Noch im Wahlkampf hatte er in beinahe jedem Themenbereich ein goldenes Händchen bewiesen. Was immer er anfasste, er bekam Applaus dafür. Seine chancenlosen Gegner spotteten bald bitter, dass es nur noch eine Frage der Zeit sei, bis der Politmessias auch über das Wasser gehen könne. Jetzt ist genau das Gegenteil der Fall: Was Obama auch tut, es hagelt harsche Kritik. Noch nicht einmal seine erste der traditionellen Begnadigungen eines Truthahns (diesmal war es ein Vogel aus North Carolina namens Courage), blieb unumstritten. Einige Gazetten warfen ihm vor, eine uninspirierte Rede dabei gehalten zu haben, die “zu kurz und zu einfach” gewesen sei.

Politologen nennen diesen Effekt, der sich nach einem Jahr unweigerlich in jeder Präsidentschaft einstellt, eine “Reverse J-Curve” . Die Zustimmungswerte für die Amtsträger fallen ab wie ein um gekehrtes Jott. “Das ist ganz normal, das lässt sich seit es Meinungsumfragen gibt bei allen Präsidenten nachweisen” , erklärt Marvin King von der University of Mississippi. Bei Obama sei diese J-Curve sogar weniger steil abfallend als bei anderen, er sei bei knapp 70 Prozent Zustimmung gestartet und halte nun bei knapp unter 50 Prozent. Und das sei immer noch erstaunlich gut.

Außenpolitische Themen wie die Kehrtwende im Umgang mit der israelischen Siedlungspolitik oder der langwierige Entscheidungsprozess in der AfghanistanFrage spielen für King in der inneramerikanischen Stimmungslage allerdings eine eher untergeordnete Rolle. Das alles überstrahlende Thema sei die Gesundheitsreform, die ab kommenden Montag im Senat debattiert wird. Bringe der Präsident dieses Reformpaket tatsächlich durch den Kongress, dann wandle sich sein Image in der Bevölkerung schnell wieder vom abwägenden Zauderer zum entschlossenen Macher. King: “Dann wird man ihn vermutlich wieder heiligsprechen wollen.”

Bis es allerdings soweit ist, muss Obama zunächst einmal ein eher unbedanktes Thanksgiving-Fest feiern. Selbst die ihm sonst freundlich gesinnte Washington Post fordert mehr Kämpfergeist vom Präsidenten ein.

Mit der für kommende Woche anberaumten Entscheidung, ob die Truppen in Afghanistan aufgestockt werden sollen oder nicht, könnte diese Forderung eher bald erfüllt werden.
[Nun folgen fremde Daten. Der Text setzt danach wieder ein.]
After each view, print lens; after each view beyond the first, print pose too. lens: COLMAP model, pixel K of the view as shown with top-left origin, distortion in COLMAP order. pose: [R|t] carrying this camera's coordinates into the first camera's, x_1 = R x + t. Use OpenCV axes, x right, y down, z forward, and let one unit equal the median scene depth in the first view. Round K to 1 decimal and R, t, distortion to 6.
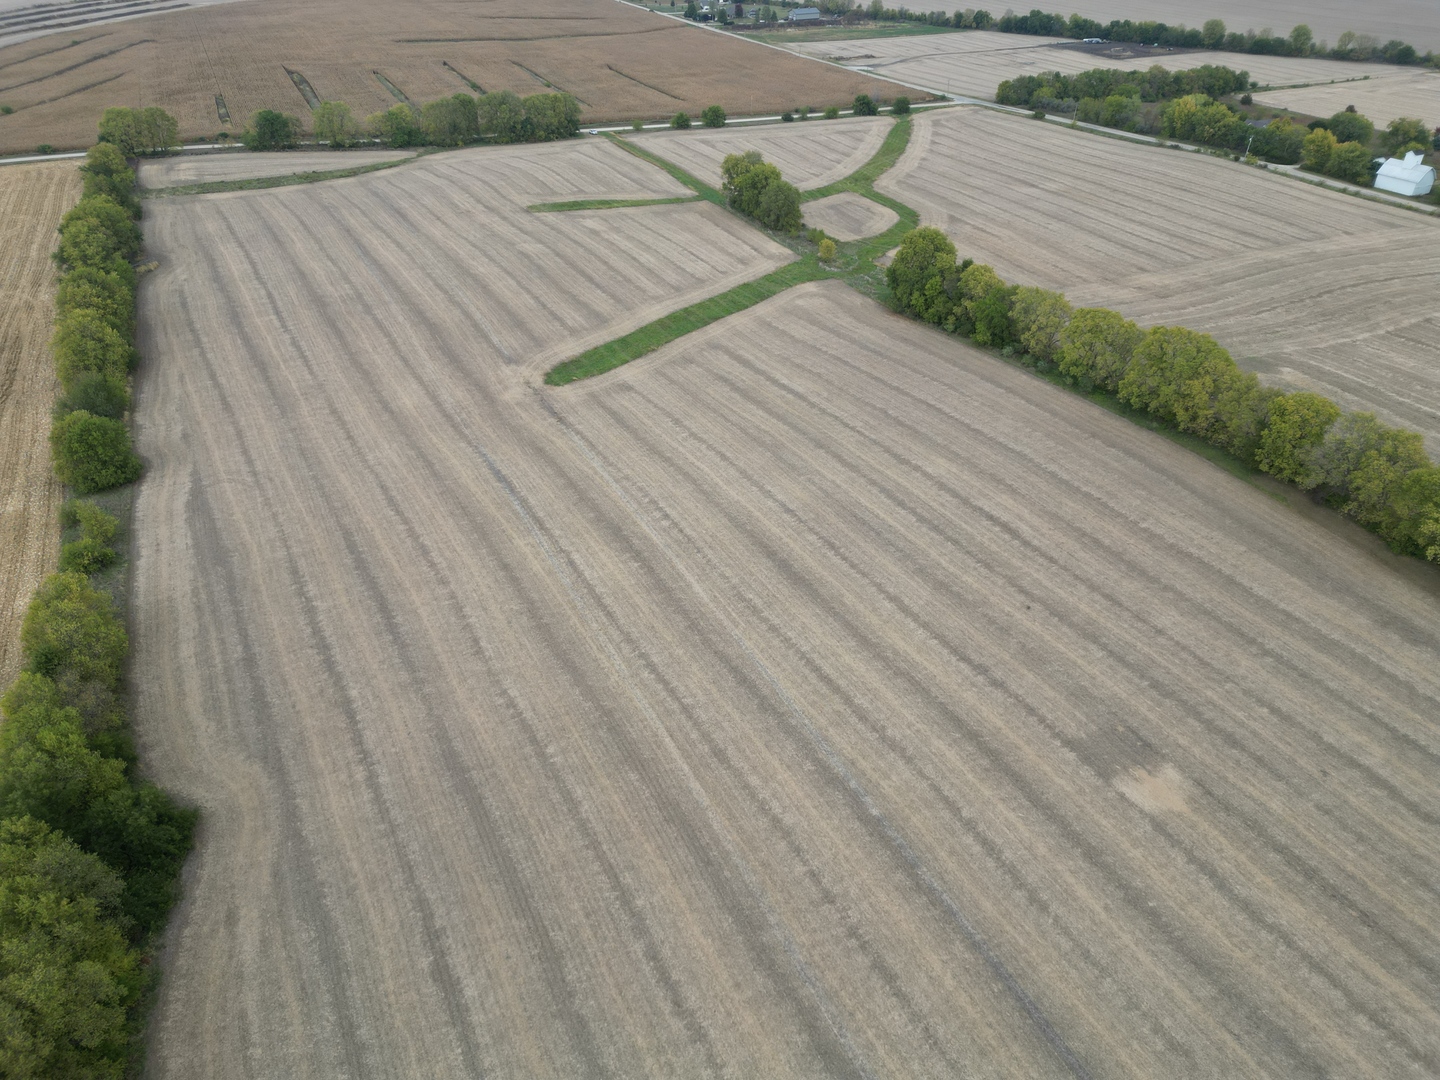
lens RADIAL K [[999.5, 0, 722.6], [0, 999.5, 537.8], [0, 0, 1]] dist [0.083667, -0.074804]
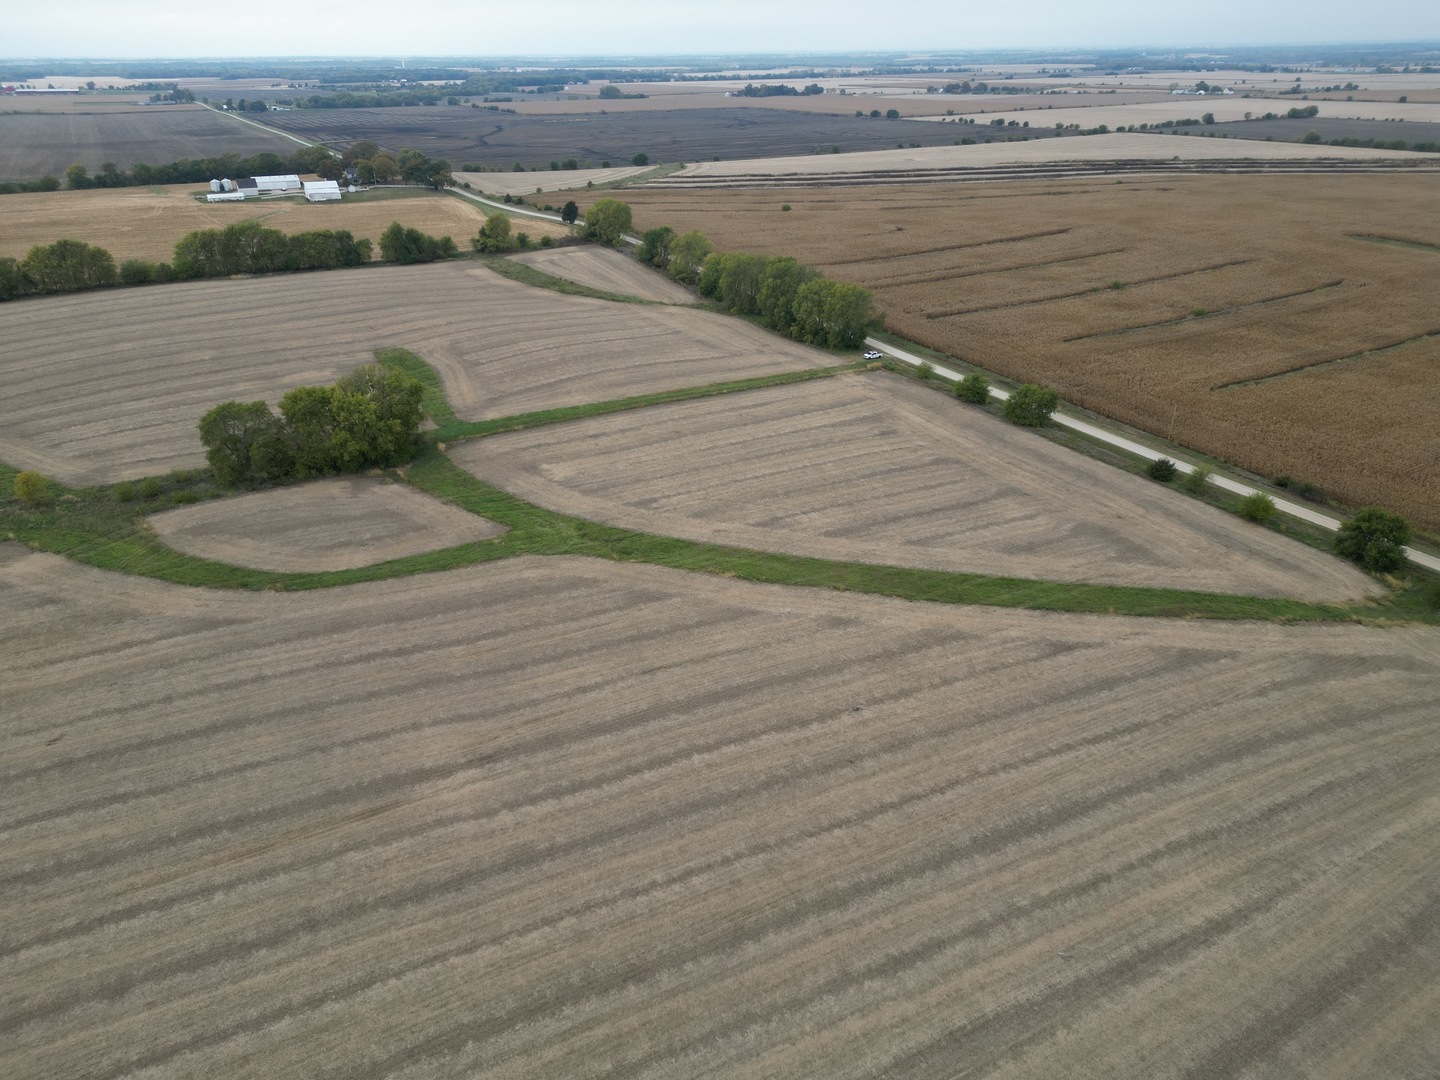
lens RADIAL K [[999.5, 0, 724.3], [0, 999.5, 540.9], [0, 0, 1]] dist [0.083667, -0.074804]
pose [[0.106951, 0.436892, -0.893133, 0.819369], [-0.547438, 0.775739, 0.313912, -0.779412], [0.829984, 0.455362, 0.322137, 1.311234]]
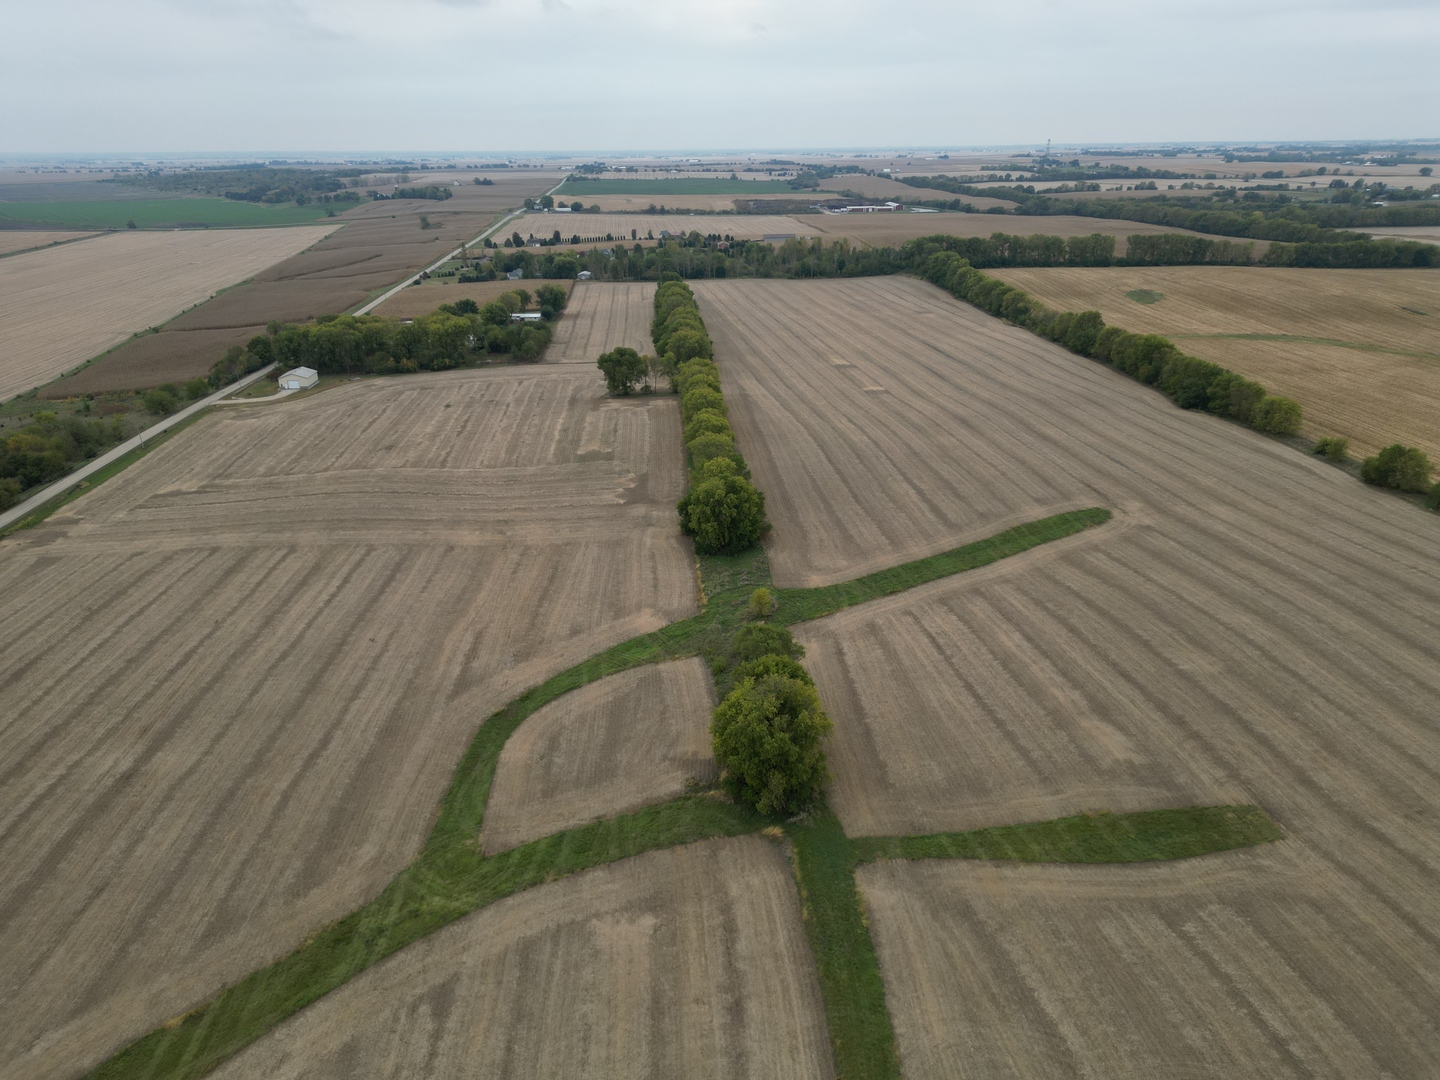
lens RADIAL K [[999.5, 0, 726.3], [0, 999.5, 538.0], [0, 0, 1]] dist [0.083667, -0.074804]
pose [[-0.936586, -0.116062, 0.330660, -0.127177], [0.205887, 0.581303, 0.787208, -1.019709], [-0.283579, 0.805367, -0.520545, 1.525597]]
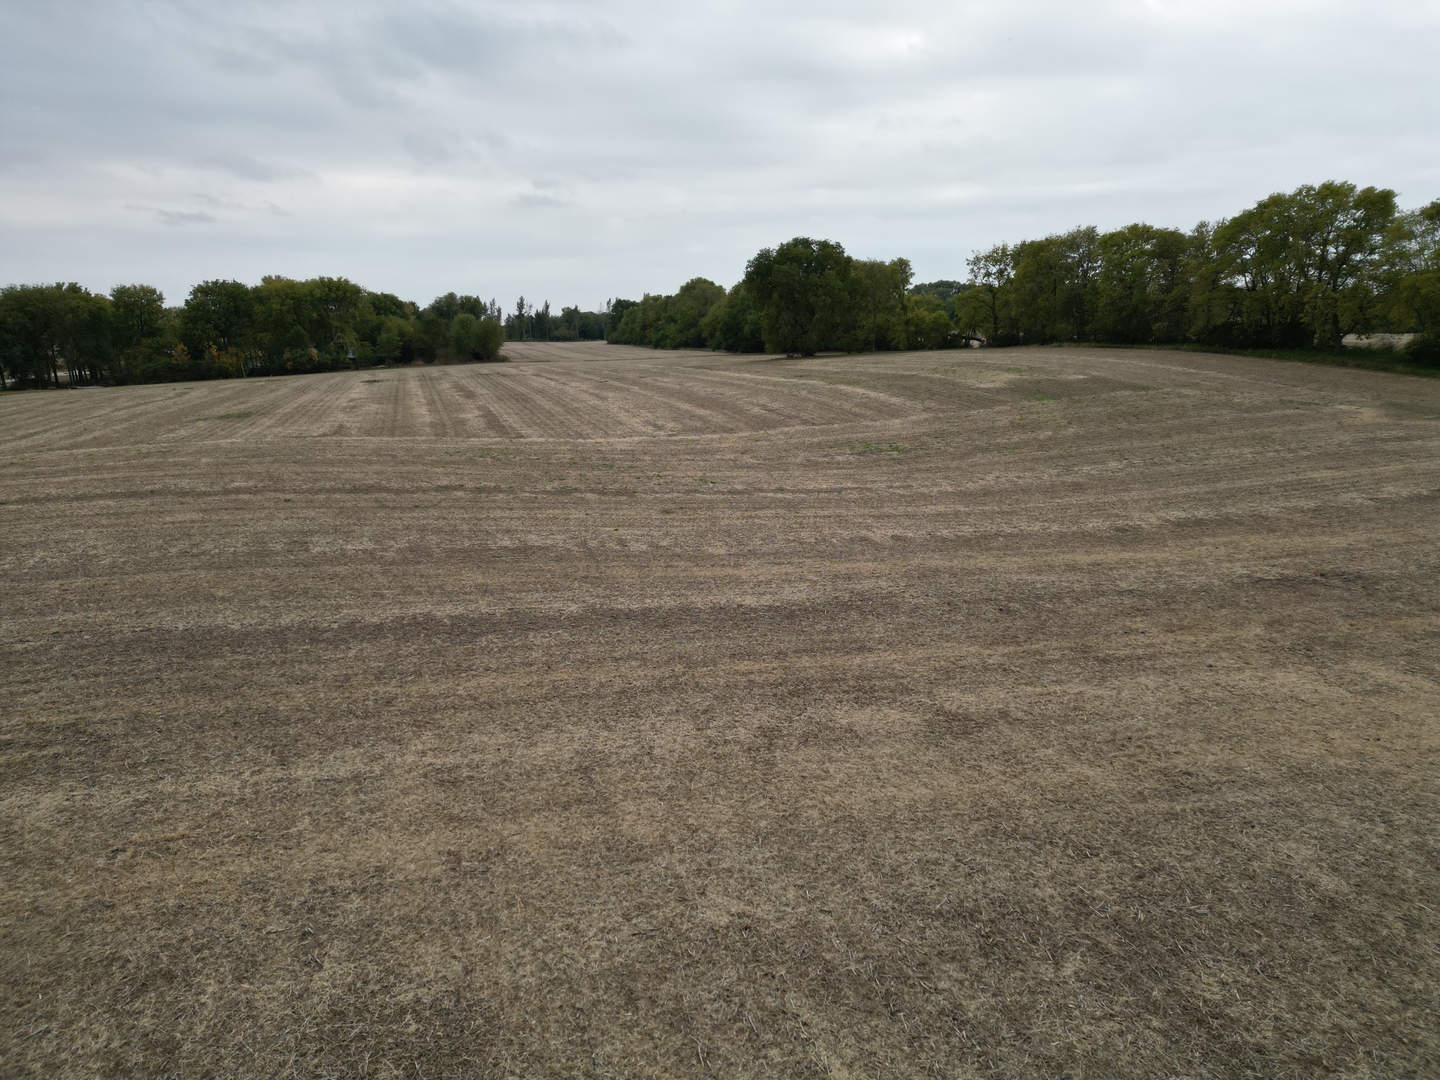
lens RADIAL K [[999.5, 0, 720.4], [0, 999.5, 543.6], [0, 0, 1]] dist [0.083667, -0.074804]
pose [[-0.989403, -0.015328, 0.144382, 0.508375], [0.094247, 0.688636, 0.718956, -0.358829], [-0.110447, 0.724945, -0.679894, 1.128746]]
Aus dem Pentagon ist zu vernehmen, dass Obama die US-Truppe dort um 30.000 Mann aufstocken und den Krieg eskalieren will. Das klingt weniger nach einem “Flip-Flopper” als nach einem hartem Hund, der ironischerweise wenige Tage später den Friedensnobelpreis in Oslo entgegennehmen wird.
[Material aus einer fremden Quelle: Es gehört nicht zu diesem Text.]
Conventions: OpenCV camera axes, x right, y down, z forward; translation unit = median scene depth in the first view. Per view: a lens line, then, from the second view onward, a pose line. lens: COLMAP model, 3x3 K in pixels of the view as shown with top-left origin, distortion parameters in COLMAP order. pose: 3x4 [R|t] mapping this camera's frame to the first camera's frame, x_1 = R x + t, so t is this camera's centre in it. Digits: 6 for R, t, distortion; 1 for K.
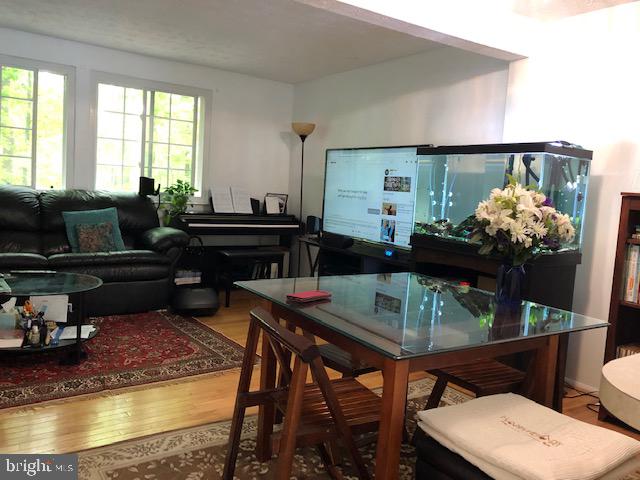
lens RADIAL K [[534.9, 0, 319.5], [0, 534.9, 228.6], [0, 0, 1]] dist [-0.001716, 0.004372]
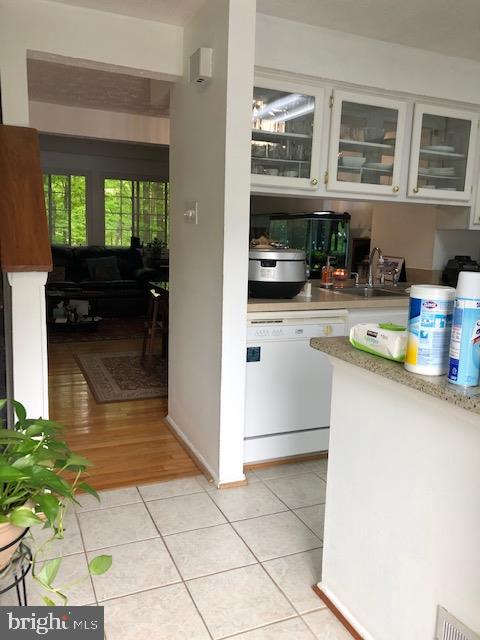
lens RADIAL K [[520.2, 0, 240.0], [0, 520.2, 320.0], [0, 0, 1]] dist [0.002331, -0.000087]
pose [[0.983221, -0.000738, -0.182417, 0.296632], [0.014081, 0.997315, 0.071861, 0.049558], [0.181874, -0.073223, 0.980592, -0.538028]]
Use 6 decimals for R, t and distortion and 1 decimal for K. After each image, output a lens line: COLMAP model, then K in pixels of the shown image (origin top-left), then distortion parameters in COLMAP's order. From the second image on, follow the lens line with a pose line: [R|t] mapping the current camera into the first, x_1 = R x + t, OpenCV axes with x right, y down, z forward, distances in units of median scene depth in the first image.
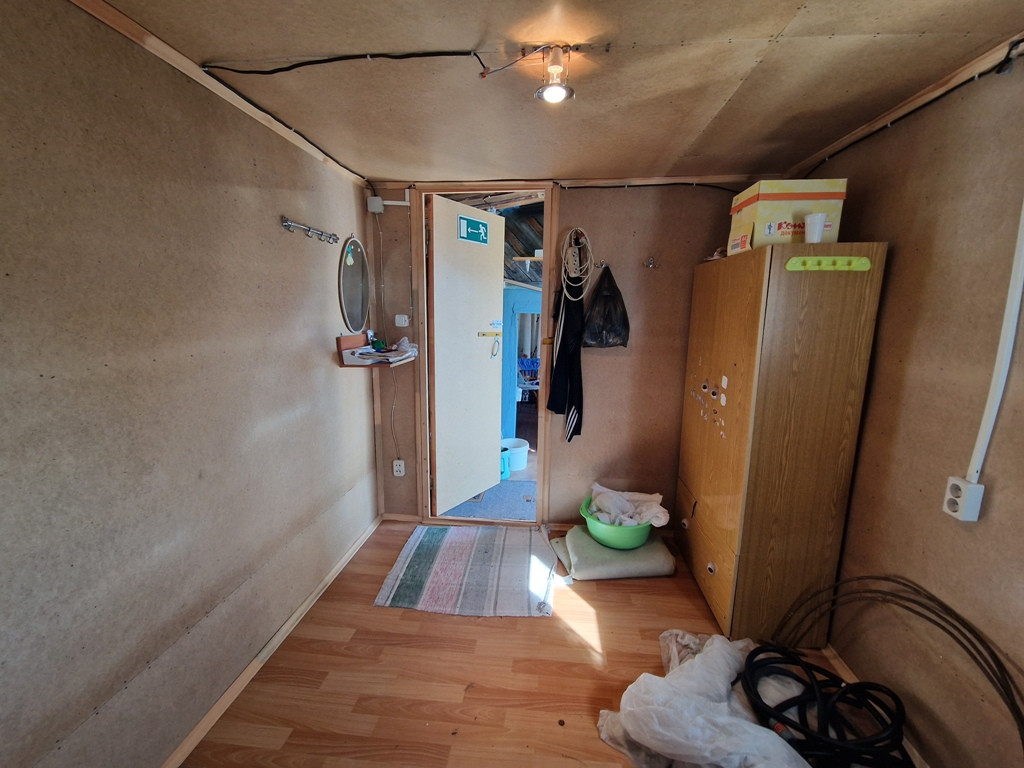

Politologe King ist überzeugt, dass im Wahljahr 2010, die Midterms für Repräsentantenhaus und Senat stehen an, die Zustimmungskurven für den Präsidenten wieder steigen werden. Auch deswegen, weil Obamas Wahlstrategen sich dann wieder vermehrt die Republikaner vorknöpfen werden. Als Wahlkampfthema scheint schon jetzt Immigration festzustehen. In dieser Frage sind die Republikaner – zwischen immigrationsfreundlichen Fiskalkonservativen und dem Rest der Partei – so gespalten wie sonst nirgends.